I ritrovamenti: strutture industriali e non romane
Al momento, non è emerso nulla che possa confermare l’ipotesi di reperti romani. Secondo quanto dichiarato da Ciaccheri, gli esperti stanno indagando sulla possibilità che le strutture ritrovate siano di natura industriale, risalenti all’inizio del XIX secolo. Questi potrebbero essere resti di muri di sostegno o altre costruzioni legate alle attività industriali che si svolgevano in quell’area a cavallo tra il 1800 e il 1900. “Gli archeologi ci faranno avere aggiornamenti appena ci saranno informazioni più certe”, ha aggiunto Ciaccheri, assicurando che le indagini continueranno con attenzione.

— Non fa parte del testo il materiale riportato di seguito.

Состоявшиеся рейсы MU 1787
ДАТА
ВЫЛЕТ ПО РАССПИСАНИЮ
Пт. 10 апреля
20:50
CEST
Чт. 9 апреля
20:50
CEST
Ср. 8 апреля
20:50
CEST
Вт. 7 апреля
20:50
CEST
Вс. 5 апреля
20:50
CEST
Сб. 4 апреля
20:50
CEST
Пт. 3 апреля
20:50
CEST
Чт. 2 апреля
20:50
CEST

L’area di via Pigafetta: una storia di degrado e mistero
Non è la prima volta che il cantiere di via Pigafetta attira l’attenzione. Già nel 2012, i residenti avevano segnalato il degrado dell’area, dove i lavori di costruzione sembravano essere fermi da tempo e mancavano informazioni ufficiali. Oggi, a distanza di anni, la situazione sembra essere tornata al centro dell’attenzione, ma stavolta per una scoperta che potrebbe rivelarsi di grande valore storico.